Since its inception and as specifically described by Hulsegge and Verheul, “snoezelen” has always promoted the passive, user-directed approach with facilitators being ‘enablers.’ This enabling approach has its focus on the relationship between the user and the care-giver. The facilitator is able to develop a relationship with the user that is built on trust by monitoring the users’ mood and responses to the equipment they select. The facilitator assists the user to explore the equipment, assist in choosing stimuli and provide extended opportunities for interaction. This non-directed approach is the basic tenet of “snoezelen” philosophy and continues to this day as it is important to allow clients to make their own choices and have control over their world.
Over time the Multisensory environment came to be considered for other purposes than recreation and relaxation. When the treatment of people with intellectual impairments moved away from the medical model and toward the educational and vocational model, the MSE was used to create the foundation for development and learning. If a person presents with low visual acuity and hearing, low intellectual ability to explore and reason, a user-friendly environment – developed specifically to be constant and predictable with their needs in mind – has shown to facilitate development and learning. If a person does not feel secure and safe in their normal environment there is the opportunity for them to withdraw, physically and emotionally, into a position of self-absorption. Learning and development will only occur if the sensory stimulation is meaningful to the person.
Learning about the world occurs through our senses. An educator or facilitator must be aware, both internally (through proprioception, vestibular and Golgi tendon organs) and externally (through tactile, visual, auditory, olfactory and gustatory senses), of the scope of the client’s world in order to create meaningful sensory experiences. The success of every MSE will be determined by the degree of objective assessment that is done on the clients that will be using the room. Determine a baseline of likes and dislikes, noting tolerance levels to intensity and length of stimulus across a variety daily living settings.
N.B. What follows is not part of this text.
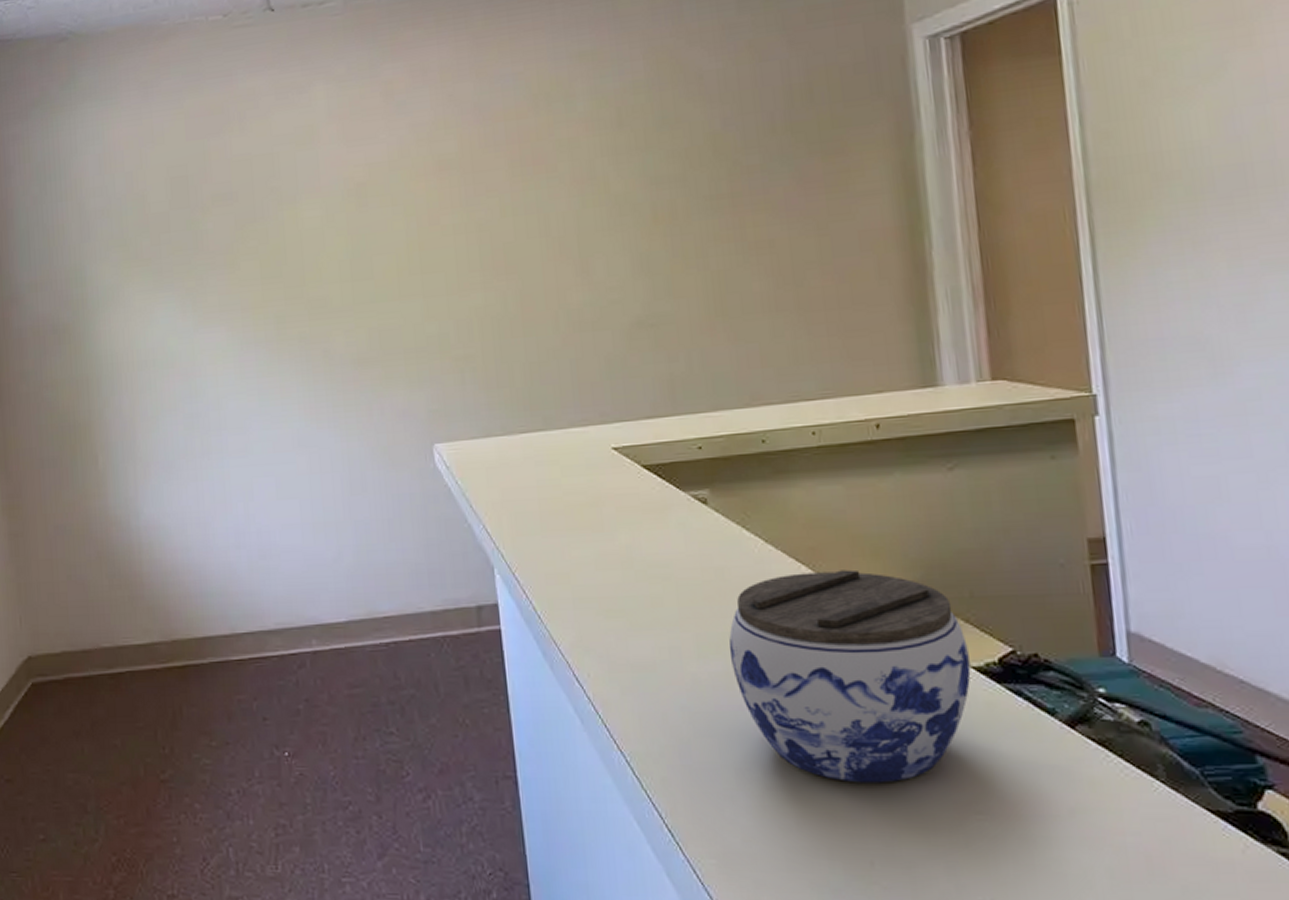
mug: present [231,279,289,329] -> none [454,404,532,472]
A standardized assessment tool such as the Pool Activity Level (PAL) (Pool, 1999) can also provide a list of preferred stimuli and activity level.
As noted by Pagliano (1999) stimuli should be “ …controlled, manipulated, intensified, reduced, presented in isolation or combination…” In order for learning to occur, the stimuli presented in the room must be meaningful to the user. If teaching cause and effect is the goal, providing a meaningful stimulus replicates the principles as described by Skinner for his Operant Conditioning Chamber. The more variables that are presented, the more a person can understand about their dynamic internal processes.
Information learned during the control phase is used during the manipulation phase to make the stimuli even more meaningful. By adding a timer to the stimuli causes the user to repeat the action of pressing a switch. This repetition increases the opportunity for learning the principle of cause and effect.
The therapist, by controlling intensity, frequency and duration, allows the room to dictate behavior change, rather than through direct manipulation. Ultimately, it is the Multisensory Environment that will lead to a breakthrough in how the user sees the environment and allows the therapist to observe which sensory system is used and which one is avoided to explore specific equipment. The more things stay the same, the less they are noticed by the user. Intensifying or reducing the stimuli helps to focus the user on the task at hand.
The natural environment presents a variety of stimuli that places demands on the user to process multiple channels of information, both cognitive and unconscious, that must be acted upon to function in the setting. Stress and anxiety occur when the user is unable to adapt to these demands. In order for the user to learn how to react appropriately to multiple channels of stimuli, s/he must first be taught to respond to individual stimuli in the Multisensory Environment.
Lastly, the Multisensory Environment must be safe, predictable and consistent. These are also the main tenants of the operant conditioning chamber used in applied behavior analysis. The individual chooses the primary reinforcement after s/he perceives the environment to be safe and predictable. This will only occur if the after frequent and consistent visits to the MSE. Stress and anxiety interfere with adapting to the natural environment. Thus, providing a space where the user is in control, where the space is safe, predictable and consistent, where the focus is development of social and cognitive skills through a variety of recreational and educational activities.